During the Dec. 2 hearing, Pulver (the Judge hearing the case)asked Smith (acting attorney for the Town of Catskill) for the precise arrears amount owed by the Maetreum, to which she responded that “the issue we are looking at isn’t so much the dollars and cents of exactly what the taxes are, which I don’t have off the top of my head, the issue is opening the floodgates. Once you relax the requirements, and if you stretch them too far, then you’re going to have just a multitude of organizations who under the spirit of the law go —”

At that moment, the official court transcript shows Smith was interrupted by Pulver, who again asked how much the amount of taxes owed was.
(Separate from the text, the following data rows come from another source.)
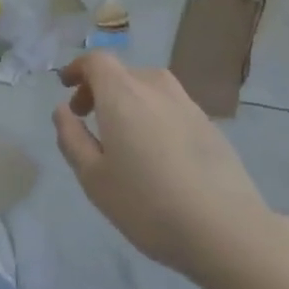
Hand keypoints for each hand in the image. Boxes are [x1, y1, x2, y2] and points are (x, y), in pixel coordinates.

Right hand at [54, 51, 272, 282]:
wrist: (225, 228)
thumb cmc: (147, 203)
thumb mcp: (94, 178)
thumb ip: (72, 138)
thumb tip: (62, 110)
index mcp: (122, 93)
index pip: (97, 61)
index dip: (79, 68)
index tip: (67, 86)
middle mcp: (154, 87)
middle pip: (122, 73)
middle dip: (99, 88)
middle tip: (87, 117)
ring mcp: (186, 103)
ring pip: (148, 87)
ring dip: (128, 100)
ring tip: (122, 135)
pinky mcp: (209, 124)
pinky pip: (170, 106)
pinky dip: (153, 114)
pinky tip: (156, 151)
Smith said she didn’t know and did not further qualify her statement.

The issue was “opening the floodgates”….in other words recognition of a Federally registered 501 (c)(3), New York Religious Law incorporated minority religion.  The other word for this is religious bigotry towards a non Judeo-Christian religious organization to send a message to any other minority religious group they would fight against their rights to the death if they tried to claim their rights under law.  Interestingly enough, this actually would qualify as an act of terrorism under the Patriot Act.  It also violates at least three other Federal criminal laws directly.

Any doubt this is what is going on was totally erased when I had an informal discussion with the new “Code Enforcement” officer for the Town who told me, in no uncertain terms in front of two witnesses, one a reporter, that we were targeted because we didn’t “keep our heads down” as a group “that was different”.  He then went on to explain that he would find something, anything and we had “a big yellow flashing light over our property” for having the nerve to seek justice under the law.
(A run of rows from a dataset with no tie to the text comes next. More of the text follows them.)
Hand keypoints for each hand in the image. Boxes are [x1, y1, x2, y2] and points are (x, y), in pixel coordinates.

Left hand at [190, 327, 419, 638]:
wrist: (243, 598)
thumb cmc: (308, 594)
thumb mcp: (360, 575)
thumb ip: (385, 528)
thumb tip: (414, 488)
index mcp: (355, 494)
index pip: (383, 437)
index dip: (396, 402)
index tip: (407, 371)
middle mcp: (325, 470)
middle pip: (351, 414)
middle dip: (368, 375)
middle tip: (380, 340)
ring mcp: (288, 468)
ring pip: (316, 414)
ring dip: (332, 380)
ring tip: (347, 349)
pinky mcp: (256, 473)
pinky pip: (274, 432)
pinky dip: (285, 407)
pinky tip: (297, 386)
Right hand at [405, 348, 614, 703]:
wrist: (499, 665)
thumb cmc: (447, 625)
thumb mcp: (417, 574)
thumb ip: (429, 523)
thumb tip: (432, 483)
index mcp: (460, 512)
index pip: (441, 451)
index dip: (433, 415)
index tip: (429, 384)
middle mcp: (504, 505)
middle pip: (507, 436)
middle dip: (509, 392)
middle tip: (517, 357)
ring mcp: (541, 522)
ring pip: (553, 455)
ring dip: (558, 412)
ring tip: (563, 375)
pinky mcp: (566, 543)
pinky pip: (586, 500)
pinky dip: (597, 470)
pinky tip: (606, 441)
Print this out Vincelette and place it on the record.  At this point we have an additional iron clad Federal Religious Discrimination suit against you and Catskill and we will pursue it if need be.

Vincelette’s newest strategy is to “outspend” us knowing we have limited funds because he is well aware he has no defense.  You can help us by paypaling a donation, fully tax deductible, to centralhouse@gallae.com

In the recent past Catskill allowed a Pagan bookstore owned by a lesbian couple to be driven out by local Baptists and a minority Christian group that had owned property directly across the street from us to be driven out as well with false accusations of child labour law violations.  This spring they rolled over and allowed Wal-Mart to bully them into millions in property tax exemptions in addition to the sweetheart deal they got in the first place.  Smith spoke the truth.  This has nothing to do with the money (except to us) and everything to do with an agenda of open bigotry.

Shame on you Catskill, the rest of us should boycott everything inside your borders.  And Daniel, in the ancient world we Cybelines were known not only as physical and spiritual healers and seers but also for the ability to curse.  We are not Christians, remember?  I’ve danced with the Witch of the Catskills who protects these mountains from those like yourself….fair warning.  Look up the legend.

footnote: a little preliminary number crunching would indicate our annual exemption would average each household in Catskill about 1.36 dollars a year, the legal bill for denying us the exemption stands currently at around 4.64 dollars per average and the Wal-Mart give away raised property taxes an average of 356 dollars per year. We will gladly provide every property owner in the Town of Catskill a quality cup of coffee at our Cafe if they feel cheated.  From public figures given at Town Meetings, the entire budget for fighting challenges such as ours has been spent to defeat our exemption this year.